Hidden bargain at heart of digital markets

Data is not actually free. Consumers are compensated, implicitly and invisibly. When firms derive value from transaction data, they have a clear incentive to stimulate more transactions. The way to stimulate more transactions is to lower prices. The result is a pervasive but largely unseen bargain. Consumers receive lower prices or free digital services. Firms receive both revenue and data.

Every digital interaction is therefore a bundled transaction: a purchase of goods or services, combined with a sale of data rights. The observed price paid is the net outcome of these two exchanges. The problem is that the two sides of the exchange are not separately observable: We do not know what price firms would have charged, if they could not harvest the data, and we do not know the difference between the price with data and the price without. This difference in prices is the unobserved price of data.

Invisibility of data’s price a policy problem

The bargain is usually good for consumers, but it could be much better. Consumers rarely observe the price they get for their data. They cannot choose to buy a product without selling information about themselves. And they cannot compare offers based on how much data is being extracted.

Economists refer to this as bundling: forcing two transactions to occur together. Bundling is not always harmful, but when one component has no visible price, it becomes impossible for buyers to assess whether they are getting a fair deal.

The result is a market in which consumers are perpetually naive sellers. Imagine arriving in a foreign country with an unfamiliar currency. On your first day, you overpay for lunch. But over time, you learn when to trade your currency for goods and when to search on. In digital markets, that learning never happens. Because data prices are never observed, every transaction feels like paying with the unknown currency on the first day.

This matters not only for individual welfare, but also for how the gains from data-driven growth are distributed. When the price of data is hidden, firms retain the upper hand. Consumers cannot demand better compensation for the information they provide, even as that information becomes more valuable.

The case for unbundling data transactions

There is a policy lever that could make data markets more transparent: unbundling. Requiring firms to offer a clear choice between transactions that allow data use and those that do not, at different prices if they so choose, would reveal the implicit value of data. The price difference would make the “data discount” observable.

Such transparency would empower consumers without mandating behaviour. Some customers would choose lower prices, effectively selling their data. Others would pay more for privacy. For firms that find data privacy costly, they could charge as high a price for such transactions as profitability requires. Over time, competition would determine market prices for data.

For regulators, unbundling would generate information. It would illuminate the value of consumer data, how that value differs across sectors and how it evolves over time. It would also enable more accurate accountingcompetition analysis and policy design.

An agenda for data

As leaders gather to discuss artificial intelligence, digital trade and inclusive growth, data valuation deserves a place on the agenda. The question is not whether data should change hands; it already does.

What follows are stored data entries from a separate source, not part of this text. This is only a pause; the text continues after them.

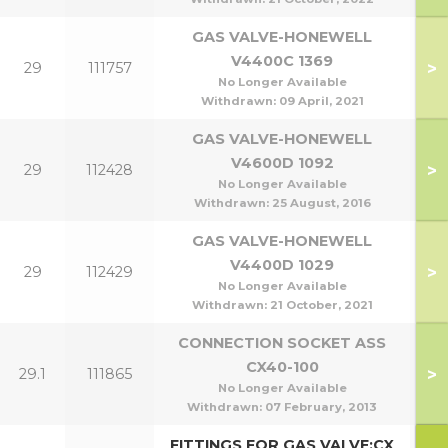
GAS VALVE-HONEWELL
V4400C 1369
>
29
111757
7
No Longer Available
Withdrawn:
09 April, 2021
GAS VALVE-HONEWELL
V4600D 1092
>
29
112428
40
No Longer Available
Withdrawn:
25 August, 2016
GAS VALVE-HONEWELL
V4400D 1029
>
29
112429
70
No Longer Available
Withdrawn:
21 October, 2021
CONNECTION SOCKET ASS
CX40-100
>
29.1
111865
No Longer Available
Withdrawn:
07 February, 2013
FITTINGS FOR GAS VALVE:CX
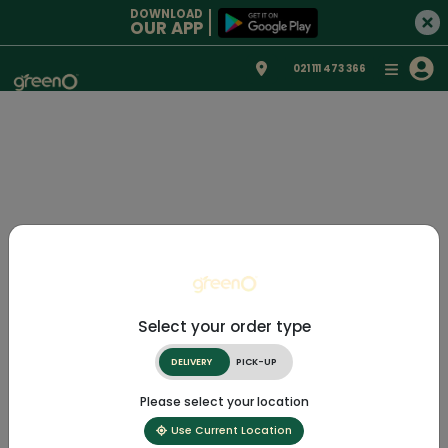
DOWNLOAD
OUR APP
021 111 473 366
Select your order type
DELIVERY
PICK-UP
Please select your location
Use Current Location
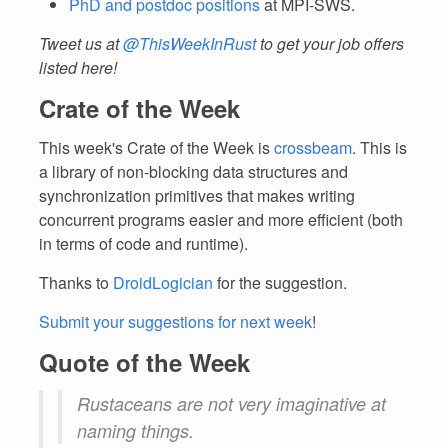
PhD and postdoc positions
at MPI-SWS.
Tweet us at
@ThisWeekInRust
to get your job offers
listed here!
Crate of the Week
This week's Crate of the Week is
crossbeam
. This is
a library of non-blocking data structures and
synchronization primitives that makes writing
concurrent programs easier and more efficient (both
in terms of code and runtime).
Thanks to
DroidLogician
for the suggestion.
Submit your suggestions for next week
!
Quote of the Week
Rustaceans are not very imaginative at
naming things.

The question is whether the rules governing its exchange are transparent and allow consumers to gain.

Making data measurable and its trade transparent would not resolve every issue of privacy, spillovers or market power. But when prices convey information, choices reveal preferences and policy can shape markets deliberately, this is a far better setting for consumers to thrive. Data and the artificial intelligence it enables will reshape the global economy. It may benefit consumers, as well as data-rich firms, but only if policymakers unveil the invisible deal at its core.